Mots-clés : constructivisme, psychologie, cultures, contextes culturels, pratiques sociales et culturelles, transmission sociale et culturelle, cognition, enaction, connaissances, développement cognitif, enfants d'âges préscolaire et scolaire.

mercredi 1 février 2012

Dessiner selon sa culture?

Les psychologues utilisent fréquemment le dessin lorsqu'ils réalisent des évaluations psychologiques d'enfants. Pour eux, c'est un moyen commode de faire "parler" les enfants sans utiliser la langue orale ou bien écrite... Pour les plus célèbres, on trouve le dessin du bonhomme, celui de la maison, celui de l'arbre, celui de la famille, et celui du paysage.
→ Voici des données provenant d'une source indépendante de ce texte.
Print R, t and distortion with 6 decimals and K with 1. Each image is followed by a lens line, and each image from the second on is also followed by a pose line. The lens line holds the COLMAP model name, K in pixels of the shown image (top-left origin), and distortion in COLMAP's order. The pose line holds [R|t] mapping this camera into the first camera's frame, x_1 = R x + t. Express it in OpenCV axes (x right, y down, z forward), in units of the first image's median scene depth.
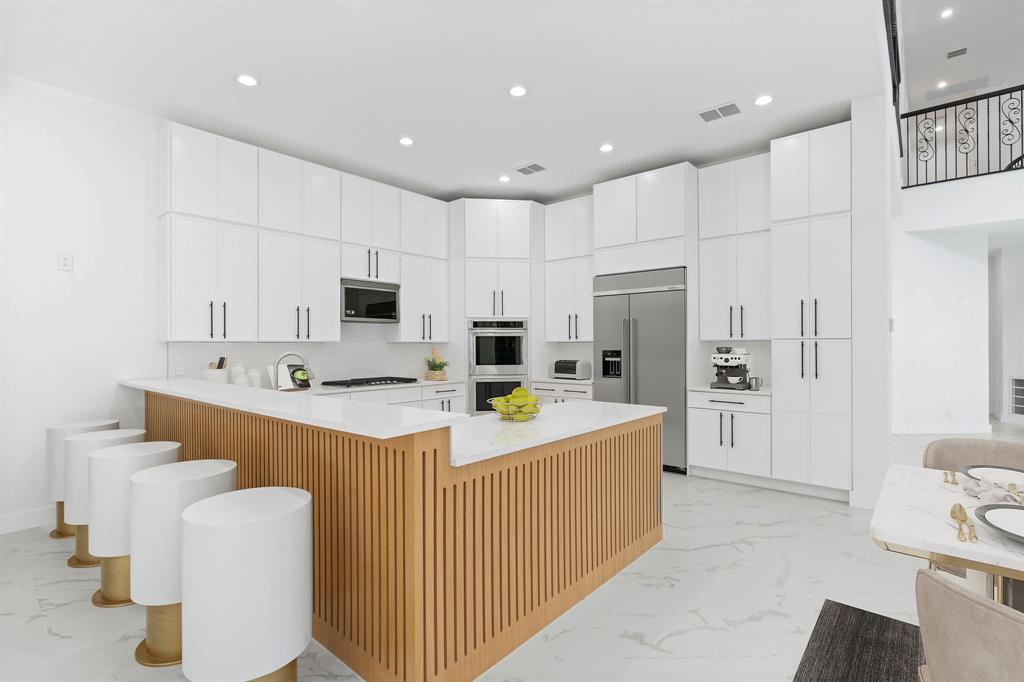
lens RADIAL K [[497.7, 0, 513.2], [0, 497.7, 344.8], [0, 0, 1]] dist [0.004480, 0.000576]
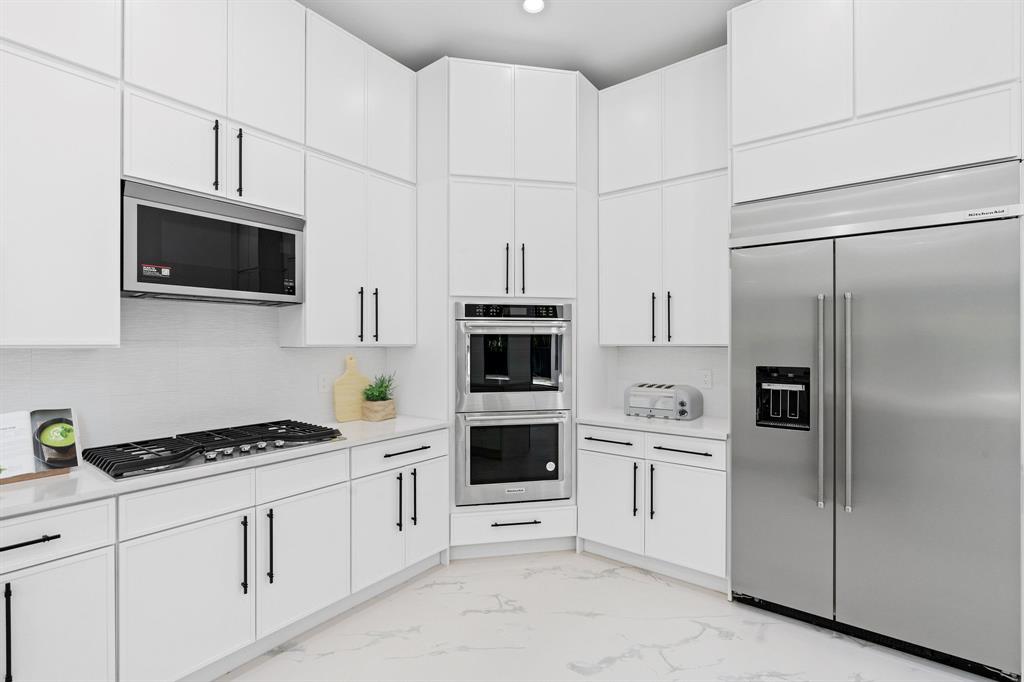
lens RADIAL K [[464.6, 0, 512.4], [0, 464.6, 336.0], [0, 0, 1]] dist [-0.002419, -0.000037]
pose [[0.998609, 0.004292, 0.052542, -0.061227], [-0.003538, 0.999890, -0.014431, -0.009344], [-0.052598, 0.014225, 0.998514, 0.567758]]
Il y a aussi des figures géométriques (par exemple, les célèbres figures de Rey) et pas seulement des dessins figuratifs. L'interprétation de ces dessins "révèlerait" alors des aspects de leur psychisme. Mais, que permettent vraiment de dire ces dessins, et objectivement, à propos des enfants qui les ont réalisés?
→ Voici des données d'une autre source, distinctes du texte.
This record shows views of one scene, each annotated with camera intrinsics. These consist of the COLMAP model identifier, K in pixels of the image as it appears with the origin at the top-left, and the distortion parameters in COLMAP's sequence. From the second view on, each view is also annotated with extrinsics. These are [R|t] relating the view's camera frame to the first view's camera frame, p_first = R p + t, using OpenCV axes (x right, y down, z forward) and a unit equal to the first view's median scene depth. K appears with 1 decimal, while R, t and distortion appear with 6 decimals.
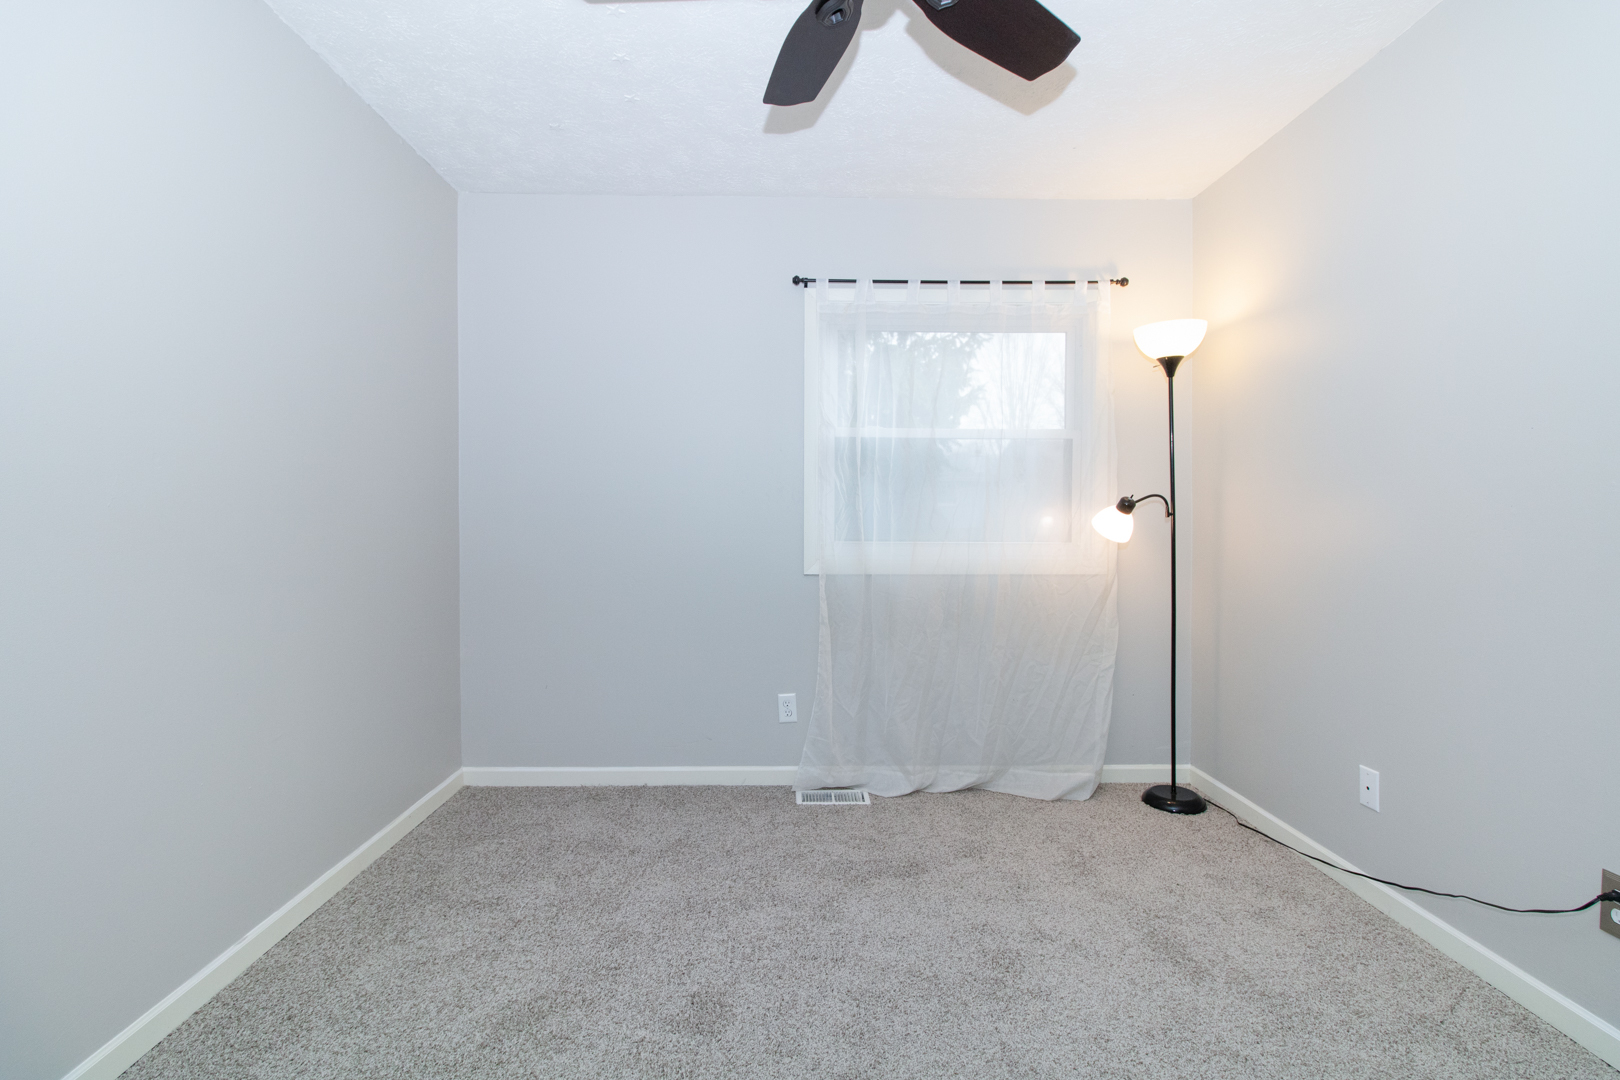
lens RADIAL K [[752.0, 0, 830.2], [0, 752.0, 526.8], [0, 0, 1]] dist [0.000981, 0.000329]
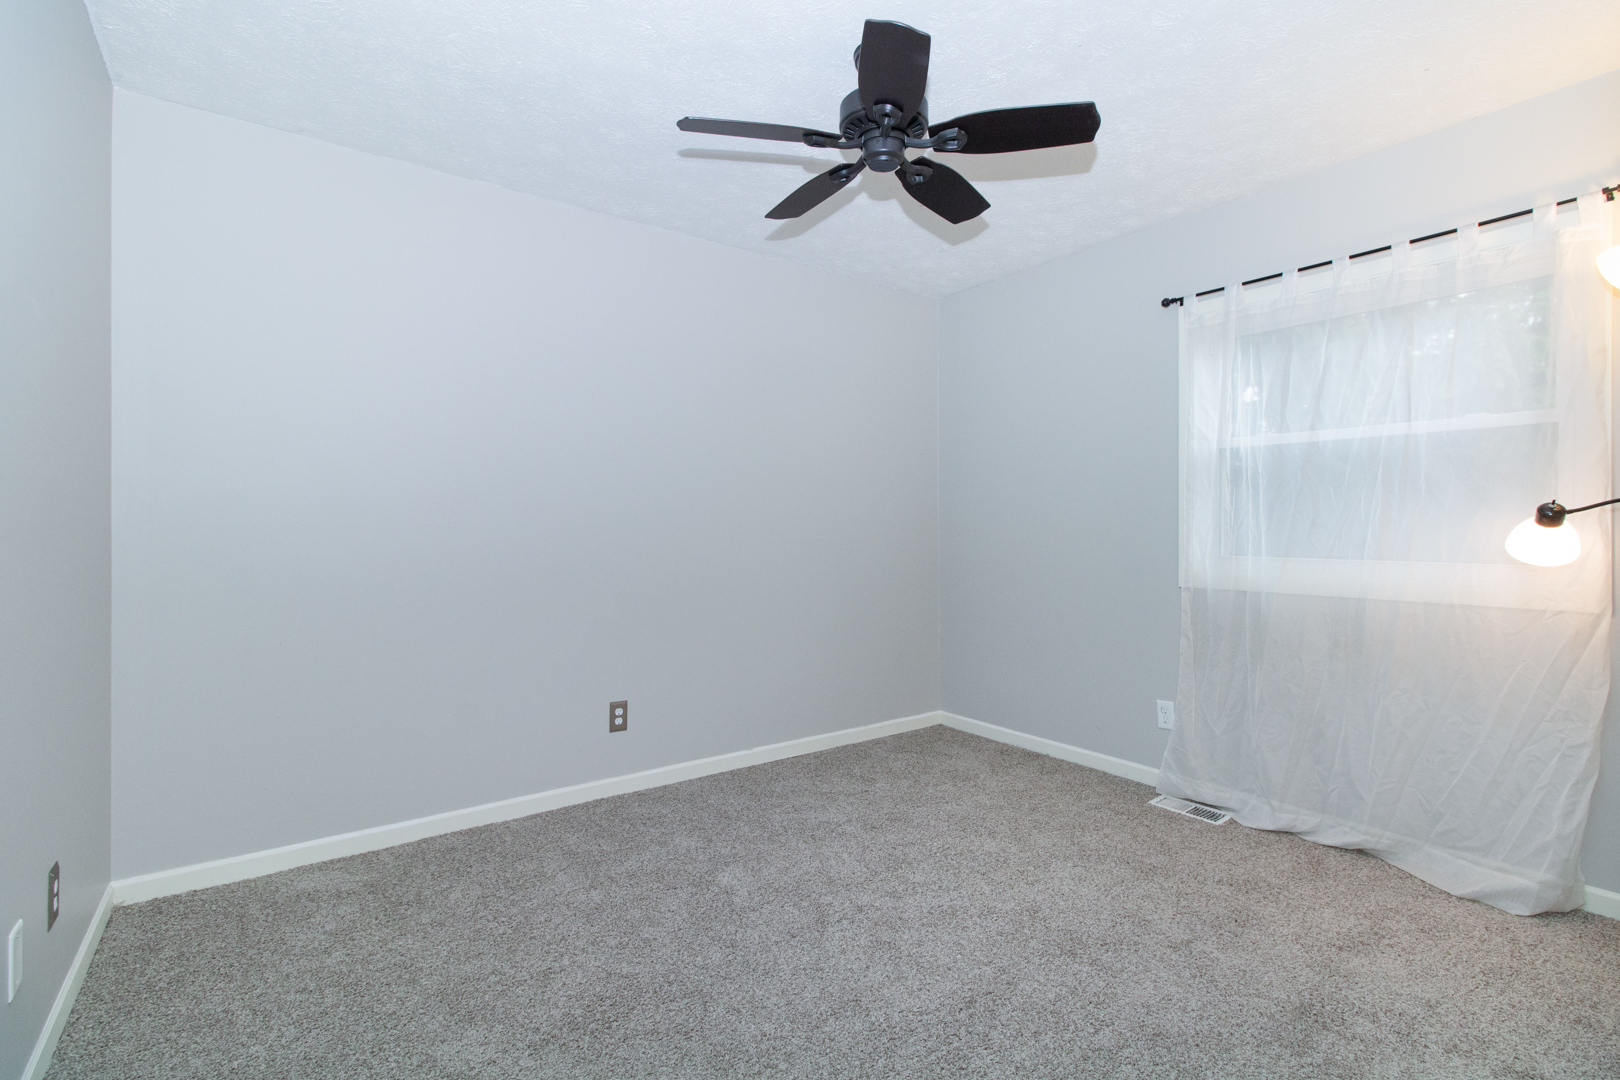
lens RADIAL K [[742.5, 0, 820.3], [0, 742.5, 534.4], [0, 0, 1]] dist [0.000377, 0.000267]
pose [[0.588283, 0.006155, -0.808631, 0.504298], [-0.010734, 0.999942, -0.000198, -0.002315], [0.808584, 0.008796, 0.588316, 0.012800]]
A ce sujet, Delphine Picard et René Baldy ont rédigé un article intitulé "Le dessin de l'enfant et son usage dans la pratique psychologique", à paraître dans la revue Développements. Je le conseille vivement à tous les psychologues qui utilisent le dessin dans leur pratique clinique. Les deux auteurs discutent de ce qui peut constituer un usage "raisonnable" du dessin dans l’évaluation psychologique de l’enfant. Selon eux, le dessin peut tout à fait être utilisé comme un outil « fiable » de l’évaluation de :
• La flexibilité cognitive (ou capacité à opérer des changements dans la façon habituelle de faire quelque chose pour répondre aux exigences d’une tâche d’innovation) ;
• La pensée divergente (ou pensée qui va dans différentes directions contrairement à la pensée convergente qui conduit à une solution unique et correcte) ;
• La compréhension des émotions par l'enfant.


En revanche, ils mettent en garde les praticiens contre un certain nombre d’idées reçues quant à l’usage clinique des dessins d’enfants :
• Le dessin serait le reflet direct d’une représentation mentale "interne" : non!
• Le dessin du bonhomme témoignerait de l’élaboration du schéma corporel : non!
• Le dessin, notamment celui des couleurs, serait une projection de l’état émotionnel de l’enfant : non!
• Le dessin serait universel et peu sensible aux variations historiques et culturelles : encore non!

Pour ce qui est du dessin de soi, c'est-à-dire du dessin du bonhomme, le très joli film Dessine-toi, réalisé par Gille Porte en 2011, est une excellente illustration, entre autres, de sa variabilité culturelle.


A propos de différences culturelles dans la production de dessins, un exemple intéressant est la recherche réalisée par Masuda, Gonzalez, Kwan et Nisbett (2008) qui montrent que les œuvres picturales traditionnelles en Asie sont centrées sur le contexte (la ligne d’horizon est haute et les personnages sont petits), alors que l’art occidental l’est sur l’objet (la ligne d’horizon est basse et les personnages sont grands). Ces caractéristiques sont retrouvées chez des sujets tout venant lorsqu’ils dessinent un paysage ou bien prennent la photo de quelqu’un. « Les Asiatiques paraissent plus sensibles au contexte dans les domaines de la représentation et de l’art que ne le sont les Occidentaux » (p. 1271). Dans les figures ci-dessus et ci-après (extraites de l'article, pages 1267 et 1268), bien que la consigne soit exactement la même, la photo et les dessins de gauche ont été réalisés par des étudiants étasuniens (USA), alors que la photo et les deux dessins de droite l'ont été par des étudiants japonais.